Extended Data Fig. 6: Analysis of Nucleosome Deacetylase Activity for Fluorescein-labeled WT LHC and Y391K LHC.
From: Uncoupling histone modification crosstalk by engineering lysine demethylase LSD1
(a) Assessment of WT LHC deacetylase activity against H3K9ac nucleosomes. WT LHC concentrations of 90 nM (top) and 120 nM (bottom) were subjected to a 120-minute incubation with 100 nM of 185 bp H3K9ac nucleosomes, and variations in H3K9ac levels were monitored. (b) Evaluation of Y391K LHC deacetylase activity targeting H3K9ac-marked nucleosomes.

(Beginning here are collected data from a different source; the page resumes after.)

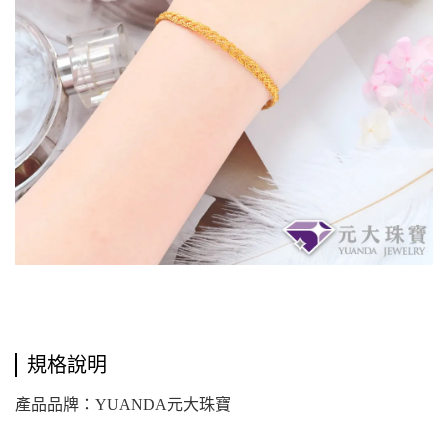
規格說明
產品品牌：YUANDA元大珠寶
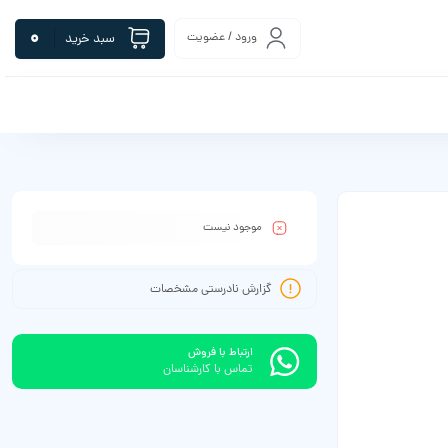
0
ورود / عضویت
سبد خرید
موجود نیست
گزارش نادرستی مشخصات
ارتباط با فروش
تماس با کارشناسان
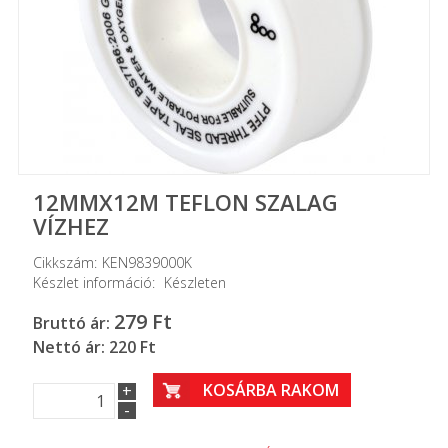
12MMX12M TEFLON SZALAG
VÍZHEZ
Cikkszám:
KEN9839000K
Készlet információ:
Készleten
279
Ft
Bruttó ár:
Nettó ár: 220 Ft
KOSÁRBA RAKOM
+
-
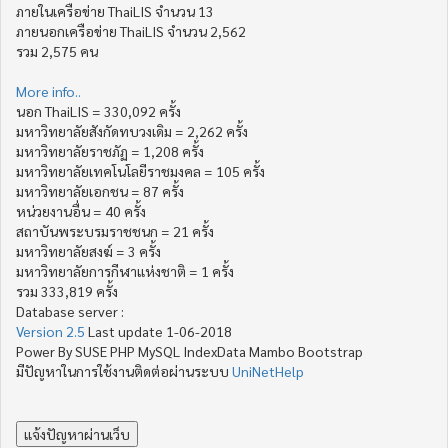
ภายในเครือข่าย ThaiLIS จำนวน 13
ภายนอกเครือข่าย ThaiLIS จำนวน 2,562
รวม 2,575 คน
More info..
นอก ThaiLIS = 330,092 ครั้ง
มหาวิทยาลัยสังกัดทบวงเดิม = 2,262 ครั้ง
มหาวิทยาลัยราชภัฏ = 1,208 ครั้ง
มหาวิทยาลัยเทคโนโลยีราชมงคล = 105 ครั้ง
มหาวิทยาลัยเอกชน = 87 ครั้ง
หน่วยงานอื่น = 40 ครั้ง
สถาบันพระบรมราชชนก = 21 ครั้ง
มหาวิทยาลัยสงฆ์ = 3 ครั้ง
มหาวิทยาลัยการกีฬาแห่งชาติ = 1 ครั้ง
รวม 333,819 ครั้ง
Database server :
Version 2.5
Last update 1-06-2018
Power By SUSE PHP MySQL IndexData Mambo Bootstrap
มีปัญหาในการใช้งานติดต่อผ่านระบบ
UniNetHelp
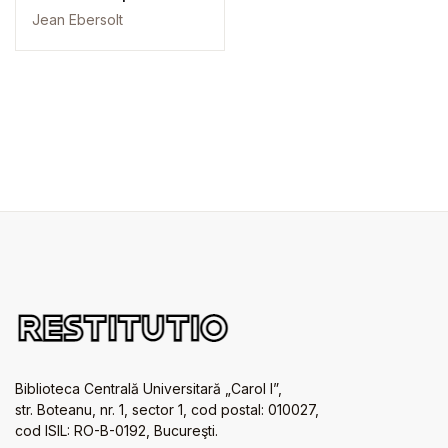
Jean Ebersolt
Biblioteca Centrală Universitară „Carol I”,
str. Boteanu, nr. 1, sector 1, cod postal: 010027,
cod ISIL: RO-B-0192, Bucureşti.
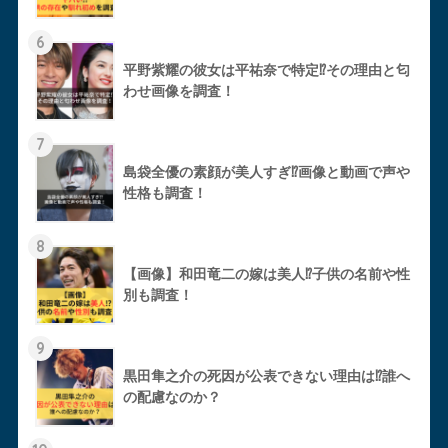
6
平野紫耀の彼女は平祐奈で特定⁉︎その理由と匂
わせ画像を調査！
7
島袋全優の素顔が美人すぎ⁉︎画像と動画で声や
性格も調査！
8
【画像】和田竜二の嫁は美人⁉︎子供の名前や性
別も調査！
9
黒田隼之介の死因が公表できない理由は⁉︎誰へ
の配慮なのか？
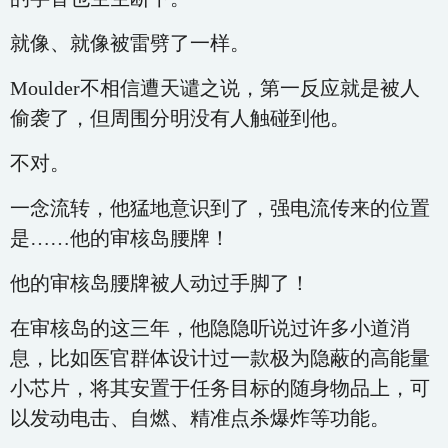
就像、就像被雷劈了一样。
Moulder不相信遭天谴之说，第一反应就是被人
偷袭了，但周围分明没有人触碰到他。
不对。
一念流转，他猛地意识到了，强电流传来的位置
是……他的审核岛腰牌！
他的审核岛腰牌被人动过手脚了！
在审核岛的这三年，他隐隐听说过许多小道消
息，比如医官群体设计过一款极为隐蔽的高能量
小芯片，将其安置于任务目标的随身物品上，可
以发动电击、自燃、精准点杀爆炸等功能。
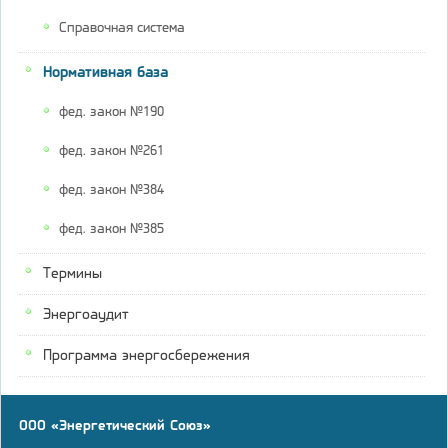
Справочная система
Нормативная база
фед. закон №190
фед. закон №261
фед. закон №384
фед. закон №385
Термины
Энергоаудит
Программа энергосбережения
ООО «Энергетический Союз»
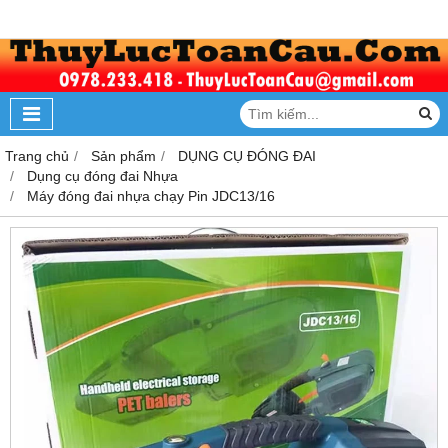
Trang chủ
Sản phẩm
DỤNG CỤ ĐÓNG ĐAI
Dụng cụ đóng đai Nhựa
Máy đóng đai nhựa chạy Pin JDC13/16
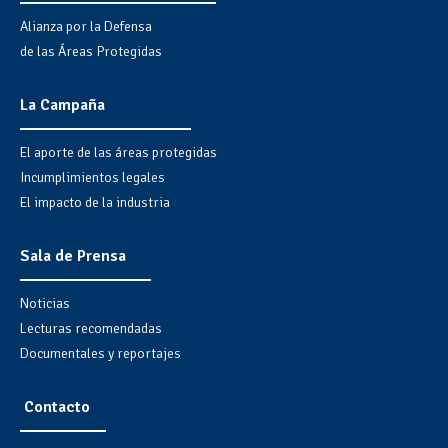
Alianza por la Defensa
de las Áreas Protegidas
La Campaña
El aporte de las áreas protegidas
Incumplimientos legales
El impacto de la industria
Sala de Prensa
Noticias
Lecturas recomendadas
Documentales y reportajes
Contacto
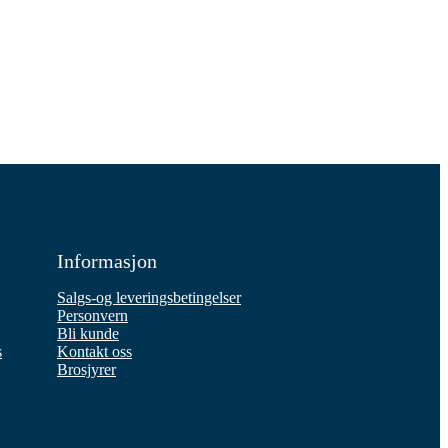
Informasjon
Salgs-og leveringsbetingelser
Personvern
Bli kunde
s
Kontakt oss
Brosjyrer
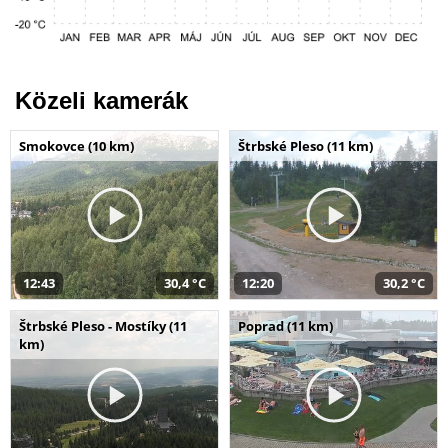
Közeli kamerák
Smokovce (10 km)
Štrbské Pleso (11 km)
12:43
30,4 °C
12:20
30,2 °C
Štrbské Pleso - Mostíky (11
Poprad (11 km)
km)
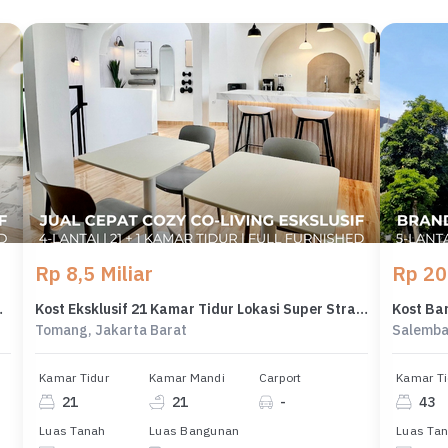
Rp 8,5 Miliar
Rp 20
iun MRT Tamansari
Kost Eksklusif 21 Kamar Tidur Lokasi Super Strategis di Tomang
Tomang, Jakarta Barat
Salemba
Kamar Tidur
Kamar Mandi
Carport
Kamar Ti
21
21
-
43
Luas Tanah
Luas Bangunan
Luas Ta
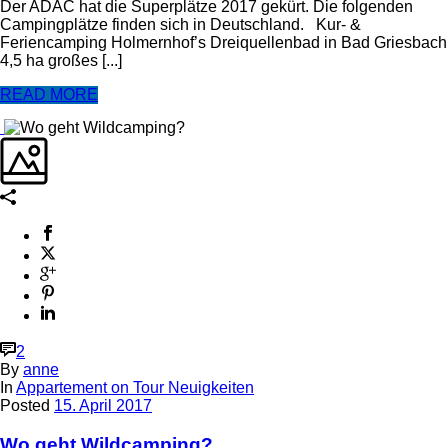
Der ADAC hat die Superplätze 2017 gekürt. Die folgenden
Campingplätze finden sich in Deutschland. Kur- &
Feriencamping Holmernhof’s Dreiquellenbad in Bad Griesbach
4,5 ha großes [...]
READ MORE
2
By
anne
In
Appartement on Tour Neuigkeiten
Posted
15. April 2017
Wo geht Wildcamping?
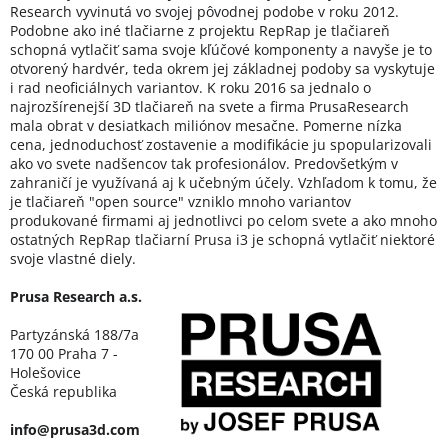
Research vyvinutá vo svojej pôvodnej podobe v roku 2012.
Podobne ako iné tlačiarne z projektu RepRap je tlačiareň
schopná vytlačiť sama svoje kľúčové komponenty a navyše je to
otvorený hardvér, teda okrem jej základnej podoby sa vyskytuje
i rad neoficiálnych variantov. K roku 2016 sa jednalo o
najrozšírenejší 3D tlačiareň na svete a firma PrusaResearch
mala obrat v desiatkach miliónov mesačne. Pomerne nízka
cena, jednoduchosť zostavenie a modifikácie ju spopularizovali
ako vo svete nadšencov tak profesionálov. Predovšetkým v
zahraničí je využívaná aj k učebným účely. Vzhľadom k tomu, že
je tlačiareň "open source" vzniklo mnoho variantov
produkované firmami aj jednotlivci po celom svete a ako mnoho
ostatných RepRap tlačiarní Prusa i3 je schopná vytlačiť niektoré
svoje vlastné diely.
Prusa Research a.s.
Partyzánská 188/7a
170 00 Praha 7 -
Holešovice
Česká republika
info@prusa3d.com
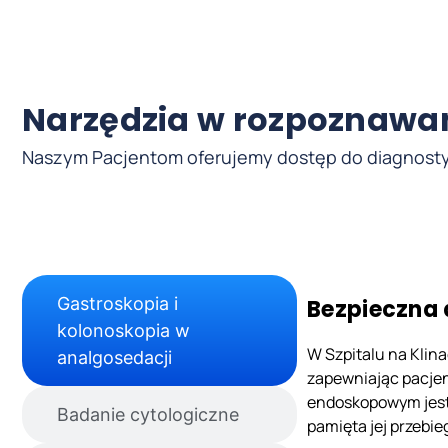
Narzędzia w rozpoznawan
Naszym Pacjentom oferujemy dostęp do diagnostyki 
Gastroskopia i
Bezpieczna
kolonoskopia w
W Szpitalu na Klin
analgosedacji
zapewniając pacje
endoskopowym jest 
Badanie cytologiczne
pamięta jej przebie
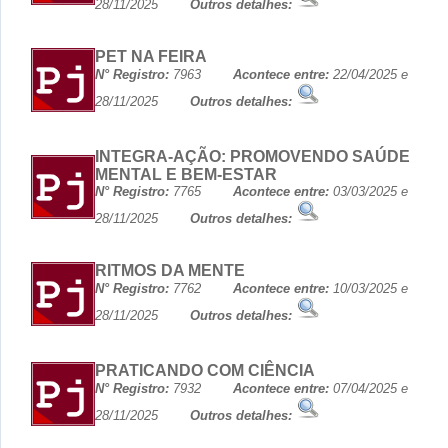
28/11/2025
Outros detalhes:
PET NA FEIRA
N° Registro:
7963
Acontece entre:
22/04/2025 e
28/11/2025
Outros detalhes:
INTEGRA-AÇÃO: PROMOVENDO SAÚDE
MENTAL E BEM-ESTAR
N° Registro:
7765
Acontece entre:
03/03/2025 e
28/11/2025
Outros detalhes:
RITMOS DA MENTE
N° Registro:
7762
Acontece entre:
10/03/2025 e
28/11/2025
Outros detalhes:
PRATICANDO COM CIÊNCIA
N° Registro:
7932
Acontece entre:
07/04/2025 e
28/11/2025
Outros detalhes:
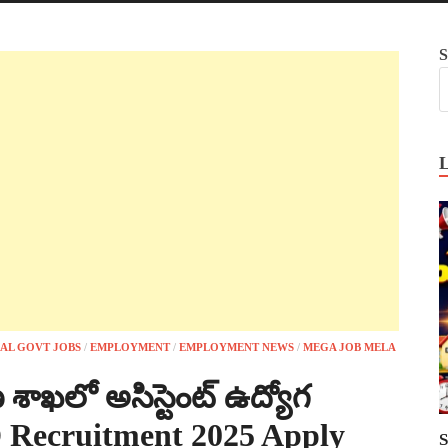
S
AL GOVT JOBS
/
EMPLOYMENT
/
EMPLOYMENT NEWS
/
MEGA JOB MELA
ాఖలో అసిస్టెంట్ ఉద్యోగ
D Recruitment 2025 Apply
S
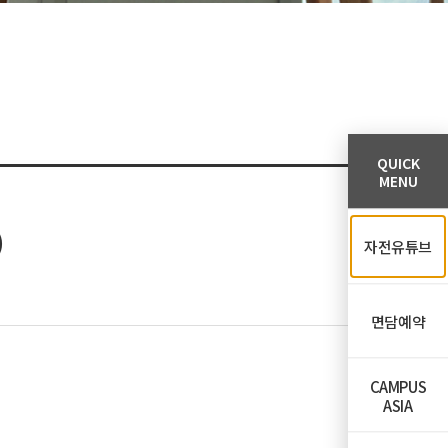
QUICK
MENU
)
자전유튜브
면담예약
CAMPUS
ASIA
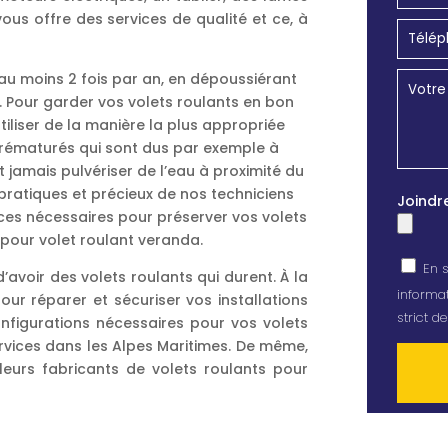
vous offre des services de qualité et ce, à
au moins 2 fois par an, en dépoussiérant
ge. Pour garder vos volets roulants en bon
iliser de la manière la plus appropriée
prématurés qui sont dus par exemple à
ut jamais pulvériser de l’eau à proximité du
 pratiques et précieux de nos techniciens
Joindr
ces nécessaires pour préserver vos volets
pour volet roulant veranda.
En s
avoir des volets roulants qui durent. À la
informat
pour réparer et sécuriser vos installations
strict 
onfigurations nécessaires pour vos volets
rvices dans les Alpes Maritimes. De même,
leurs fabricants de volets roulants pour
Alterna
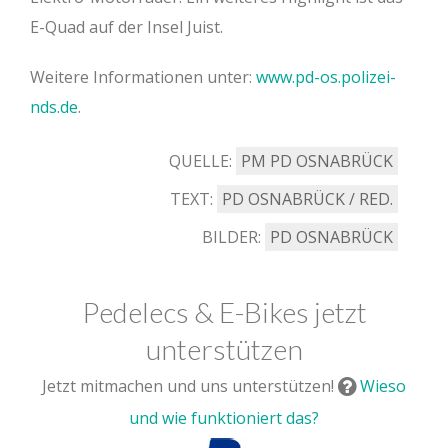
E-Quad auf der Insel Juist.
Weitere Informationen unter:
www.pd-os.polizei-
nds.de
.
QUELLE:
PM PD OSNABRÜCK
TEXT:
PD OSNABRÜCK / RED.
BILDER:
PD OSNABRÜCK
Pedelecs & E-Bikes jetzt
unterstützen
Jetzt mitmachen und uns unterstützen!
Wieso
und wie funktioniert das?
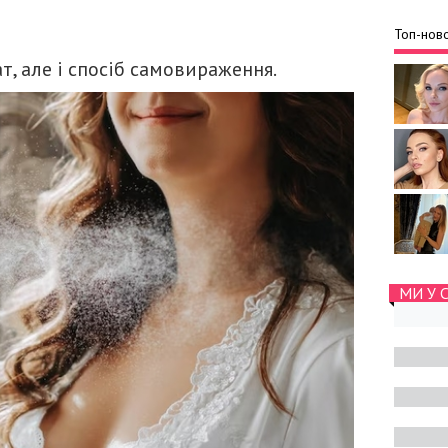
Топ-ново
т, але і спосіб самовираження.
МИ У 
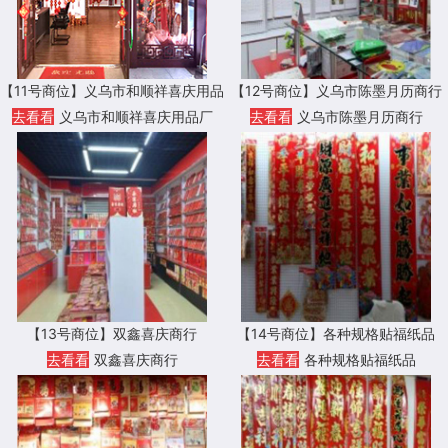
【11号商位】义乌市和顺祥喜庆用品
【12号商位】义乌市陈墨月历商行
厂
去看看
义乌市和顺祥喜庆用品厂
去看看
义乌市陈墨月历商行
【13号商位】双鑫喜庆商行
【14号商位】各种规格贴福纸品
去看看
双鑫喜庆商行
去看看
各种规格贴福纸品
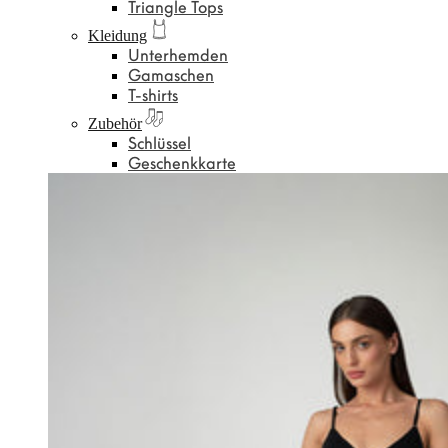
Triangle Tops
Kleidung
Unterhemden
Gamaschen
T-shirts
Zubehör
Schlüssel
Geschenkkarte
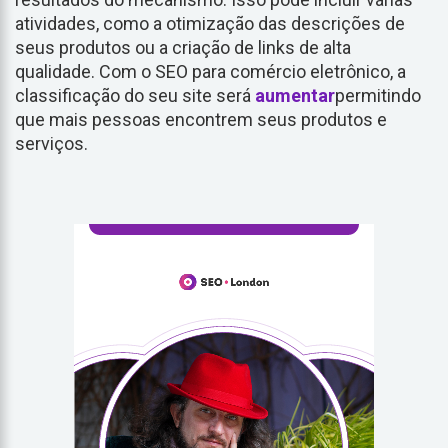
atividades, como a otimização das descrições de
seus produtos ou a criação de links de alta
qualidade. Com o SEO para comércio eletrônico, a
classificação do seu site será
aumentar
permitindo
que mais pessoas encontrem seus produtos e
serviços.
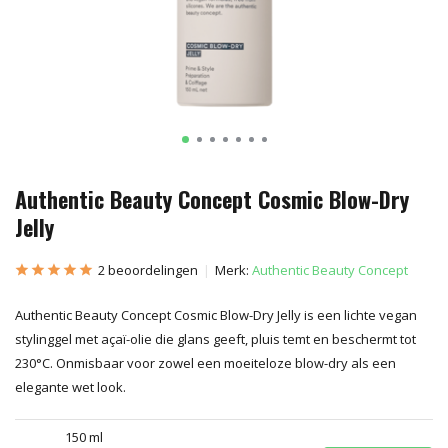
Authentic Beauty Concept Cosmic Blow-Dry
Jelly
2 beoordelingen
Merk:
Authentic Beauty Concept
Authentic Beauty Concept Cosmic Blow-Dry Jelly is een lichte vegan
stylinggel met açaï-olie die glans geeft, pluis temt en beschermt tot
230°C. Onmisbaar voor zowel een moeiteloze blow-dry als een
elegante wet look.
150 ml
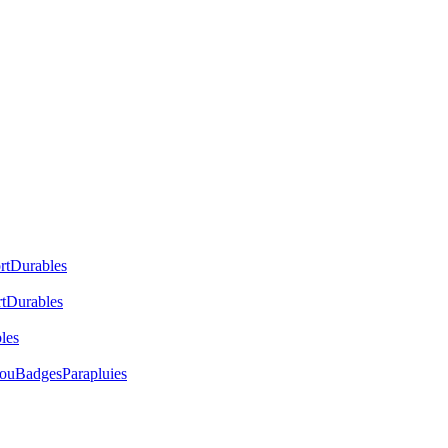
rt
Durables
t
Durables
les
cou
Badges
Parapluies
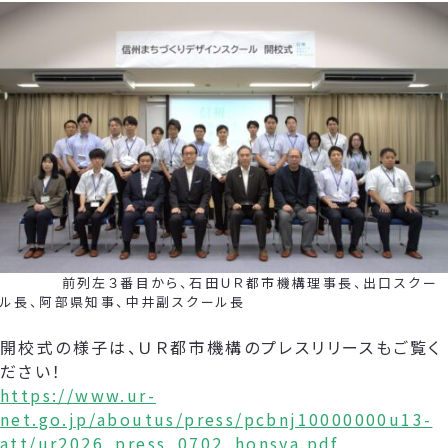
前列左３番目から、石田ＵＲ都市機構理事長、出口スクー
ル長、阿部県知事、中井副スクール長
開校式の様子は、ＵＲ都市機構のプレスリリースもご覧く
ださい！
https://www.ur-
net.go.jp/aboutus/press/pcbnj10000000u13-
att/ur2026_press_0702_honsya.pdf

Similar to (a), 90 nM (top) and 120 nM (bottom) Y391K LHC was incubated with 100 nM of 185 bp H3K9ac nucleosomes, and changes in H3K9ac levels were tracked over 120 minutes. Panels (c) and (d) illustrate the relative intensities obtained from (a) and (b), respectively, subjected to fitting into an exponential decay equation that includes constraints of Y0 at 1 and plateau at 0. (e) V/[E] (min−1) values from (a) and (b) were extrapolated (mean ± SEM). Anti-H3 blot at each time point from every other replicate was shown as a representative loading control.